This (https://arxiv.org/abs/2202.04294) is joint work with Junwen Yang (NUS) and Zixin Zhong (NUS).

 

Bio: Vincent Y. F. Tan received the B.A. and M.Eng. degrees in electrical and information science from Cambridge University in 2005, and the Ph.D. degree in electrical engineering and computer science (EECS) from the Massachusetts Institute of Technology (MIT) in 2011. He is currently a Dean’s Chair Associate Professor with the Department of Electrical and Computer Engineering and the Department of Mathematics, National University of Singapore (NUS). His research interests include information theory, machine learning, and statistical signal processing.

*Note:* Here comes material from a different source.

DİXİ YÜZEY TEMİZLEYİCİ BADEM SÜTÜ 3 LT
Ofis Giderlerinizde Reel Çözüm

Dr. Tan is an elected member of the IEEE Information Theory Society Board of Governors. He was an IEEE Information Theory Society Distinguished Lecturer from 2018 to 2019. He received the MIT EECS Jin-Au Kong Outstanding Doctoral Thesis Prize in 2011, the Singapore National Research Foundation (NRF) Fellowship (Class of 2018), and the NUS Young Researcher Award in 2019. He was awarded the Engineering Educator Award in 2020 and 2021 and the (university level) Annual Teaching Excellence Award in 2022. He is currently serving as a Senior Area Editor for the IEEE Transactions on Signal Processing and as an Associate Editor in Machine Learning and Statistics for the IEEE Transactions on Information Theory.